Theater Wheelchair Seating Ruling Could Directly Impact the Real Estate Industry

In a recent court decision, United States v. AMC Entertainment (AMC), a Los Angeles judge ruled that AMC’s wheelchair seating at stadium-style theaters violates the Americans with Disabilities Act (ADA).   

Many existing theaters will have to be revamped if this decision is affirmed on appeal.  This decision is retroactive to all AMC theaters.

Retail projects with stadium-style theaters usually have restaurants and other tenants that benefit from the pedestrian traffic generated by the theaters.  Landlords and theater owners thus each have an incentive to minimize any theater downtime from retrofitting theaters.

In 1995, AMC Entertainment, Inc. began to open stadium-style theater complexes, in which the majority of the seats are located on tiered rows, as opposed to a gradually sloping floor.  The purpose of this design is to provide customers with enhanced, unobstructed lines of sight to the screen.  In front of the tiered seating, approximately 2-4 rows of seats are placed on a sloped floor closest to the screen.  Wheelchair and companion seating in AMC’s theaters is often located solely in this front section.  Only 23.8% of AMC’s stadium-style theater auditoriums nationwide have wheelchair seating located in the tiered section.  The United States Department of Justice filed suit against

AMC claiming that the placement of this seating denies persons with disabilities equal access, benefits and services in violation of Title III of the ADA.  

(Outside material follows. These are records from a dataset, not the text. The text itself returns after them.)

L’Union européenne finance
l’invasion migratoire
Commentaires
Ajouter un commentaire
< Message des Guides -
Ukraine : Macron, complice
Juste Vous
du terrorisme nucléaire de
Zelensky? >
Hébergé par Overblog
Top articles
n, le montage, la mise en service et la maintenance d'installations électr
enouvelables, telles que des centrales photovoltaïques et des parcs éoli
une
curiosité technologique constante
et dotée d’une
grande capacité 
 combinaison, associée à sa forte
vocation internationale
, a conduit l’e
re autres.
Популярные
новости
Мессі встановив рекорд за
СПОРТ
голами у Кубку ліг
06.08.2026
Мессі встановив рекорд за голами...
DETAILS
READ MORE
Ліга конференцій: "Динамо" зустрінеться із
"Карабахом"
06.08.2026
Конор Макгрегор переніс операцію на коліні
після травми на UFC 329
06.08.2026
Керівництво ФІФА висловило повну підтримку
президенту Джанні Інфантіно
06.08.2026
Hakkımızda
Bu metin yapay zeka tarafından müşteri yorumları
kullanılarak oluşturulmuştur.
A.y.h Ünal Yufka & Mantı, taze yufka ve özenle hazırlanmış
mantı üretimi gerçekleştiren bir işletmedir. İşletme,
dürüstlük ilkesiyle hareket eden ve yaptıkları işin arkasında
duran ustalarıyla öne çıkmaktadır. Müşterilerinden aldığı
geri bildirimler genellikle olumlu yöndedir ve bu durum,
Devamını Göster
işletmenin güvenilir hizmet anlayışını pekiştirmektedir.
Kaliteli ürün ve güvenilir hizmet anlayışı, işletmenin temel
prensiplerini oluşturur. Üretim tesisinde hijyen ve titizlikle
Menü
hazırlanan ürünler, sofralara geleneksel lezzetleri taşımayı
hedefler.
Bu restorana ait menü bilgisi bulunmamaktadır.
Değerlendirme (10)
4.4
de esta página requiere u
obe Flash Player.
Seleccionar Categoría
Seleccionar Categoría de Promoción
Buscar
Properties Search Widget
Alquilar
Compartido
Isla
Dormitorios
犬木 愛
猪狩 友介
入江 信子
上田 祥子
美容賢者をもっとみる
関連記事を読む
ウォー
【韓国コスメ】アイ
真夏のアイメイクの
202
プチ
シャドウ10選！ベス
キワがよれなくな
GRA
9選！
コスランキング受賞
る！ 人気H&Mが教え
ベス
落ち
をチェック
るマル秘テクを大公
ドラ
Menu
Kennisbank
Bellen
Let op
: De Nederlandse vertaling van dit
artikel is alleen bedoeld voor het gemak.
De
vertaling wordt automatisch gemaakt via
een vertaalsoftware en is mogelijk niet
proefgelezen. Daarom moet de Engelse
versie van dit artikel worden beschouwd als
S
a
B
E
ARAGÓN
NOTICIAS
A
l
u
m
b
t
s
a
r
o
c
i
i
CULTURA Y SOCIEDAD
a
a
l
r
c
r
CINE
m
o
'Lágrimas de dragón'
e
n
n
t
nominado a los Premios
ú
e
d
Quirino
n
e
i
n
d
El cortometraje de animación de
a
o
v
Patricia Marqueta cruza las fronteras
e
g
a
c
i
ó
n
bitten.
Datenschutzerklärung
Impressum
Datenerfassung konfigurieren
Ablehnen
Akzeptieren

The district court granted summary judgment in favor of the United States, relying on the ADA Accessibility Guidelines, which requires that wheelchair areas “be provided so as to provide people with …lines of sight comparable to those for the general public.”  The court rejected AMC’s argument that “line of sight” refers only to possible obstructions, concluding that this language refers not only to possible obstructions, but also to viewing angles.   Because viewing angles from the sloped-floor portion of the theater are far inferior to the viewing angles from the tiered rows, the court held that AMC’s designs of stadium-style theaters that place wheelchair seating solely on the sloped-floor portion of the theater fail to provide “lines of sight comparable to those for members of the general public,” and consequently, violate the ADA.  Therefore, the judge rejected AMC’s contention that it merely had to provide an unobstructed view.

Some theater owners previously thought that the ADA only required that wheelchairs be no closer than the fourth row.  These owners installed three rows of non-stadium seating with the wheelchairs immediately behind them.  Landlords should examine their theater leases to confirm that the tenant is obligated to bear the expense of the renovation.

This case is an example of self-inflicted wounds:  The Judge quoted an internal AMC memorandum, that “the accessible seating that we currently offer in stadium houses is an insult to the disabled.”  Further, the judge found that one position taken by AMC’s counsel was “intellectually dishonest and insulting to this Court.”  In addition, the judge identified another position as “yet another example of a deliberate misrepresentation by AMC’s counsel to this Court.”

If the case is upheld on appeal to the 9th Circuit (covering nine Western states), it will be inconsistent with the appellate decision of another Circuit.  If the Justice Department can obtain jurisdiction in the 9th Circuit, theater operators could be required to comply nationwide.